BEGIN Data for analysis

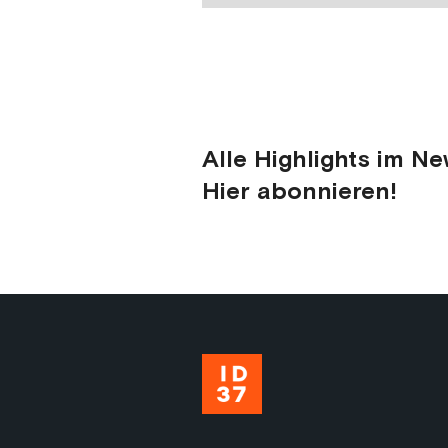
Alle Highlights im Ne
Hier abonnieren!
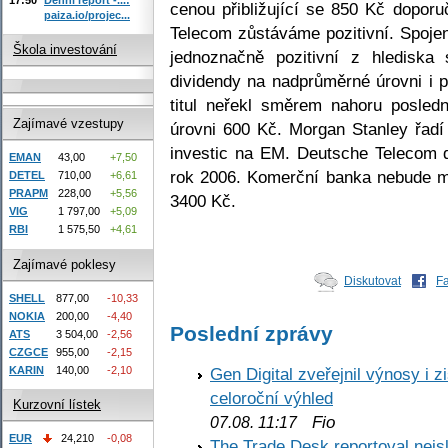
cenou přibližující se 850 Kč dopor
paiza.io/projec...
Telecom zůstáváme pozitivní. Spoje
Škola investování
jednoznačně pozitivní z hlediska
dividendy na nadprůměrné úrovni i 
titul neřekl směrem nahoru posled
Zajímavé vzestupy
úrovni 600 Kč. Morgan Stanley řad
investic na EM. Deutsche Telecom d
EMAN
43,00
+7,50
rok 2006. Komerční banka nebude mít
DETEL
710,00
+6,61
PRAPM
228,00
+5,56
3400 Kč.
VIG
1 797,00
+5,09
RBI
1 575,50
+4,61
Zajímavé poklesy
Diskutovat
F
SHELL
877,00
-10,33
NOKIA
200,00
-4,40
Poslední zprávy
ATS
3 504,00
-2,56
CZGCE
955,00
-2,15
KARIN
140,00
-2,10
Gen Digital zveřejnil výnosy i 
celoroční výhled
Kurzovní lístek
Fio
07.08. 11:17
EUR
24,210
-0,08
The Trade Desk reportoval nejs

END Data for analysis
BEGIN Data for analysis

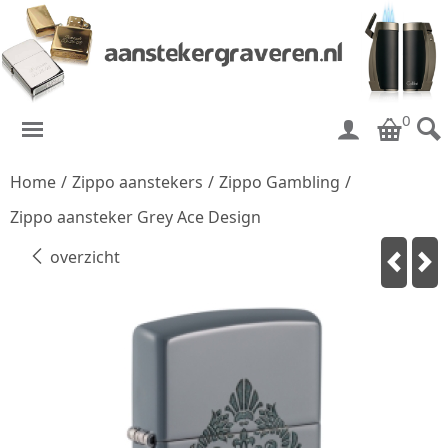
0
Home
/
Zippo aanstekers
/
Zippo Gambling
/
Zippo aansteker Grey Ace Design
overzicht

END Data for analysis

# Task brief
Go back to the listing above and reproduce, exactly, the stretch from the line bearing "Alle Highlights im Ne" through the line bearing "The Trade Desk reportoval nejs", without its pictures.

# Result for this exercise
Alle Highlights im Ne
Hier abonnieren!
cenou přibližující se 850 Kč dopor
paiza.io/projec...
Telecom zůstáváme pozitivní. Spoje
Škola investování
jednoznačně pozitivní z hlediska
dividendy na nadprůměrné úrovni i 
titul neřekl směrem nahoru posled
Zajímavé vzestupy
úrovni 600 Kč. Morgan Stanley řad
investic na EM. Deutsche Telecom d
EMAN
43,00
+7,50
rok 2006. Komerční banka nebude mít
DETEL
710,00
+6,61
PRAPM
228,00
+5,56
3400 Kč.
VIG
1 797,00
+5,09
RBI
1 575,50
+4,61
Zajímavé poklesy
Diskutovat
F
SHELL
877,00
-10,33
NOKIA
200,00
-4,40
Poslední zprávy
ATS
3 504,00
-2,56
CZGCE
955,00
-2,15
KARIN
140,00
-2,10
Gen Digital zveřejnil výnosy i 
celoroční výhled
Kurzovní lístek
Fio
07.08. 11:17
EUR
24,210
-0,08
The Trade Desk reportoval nejs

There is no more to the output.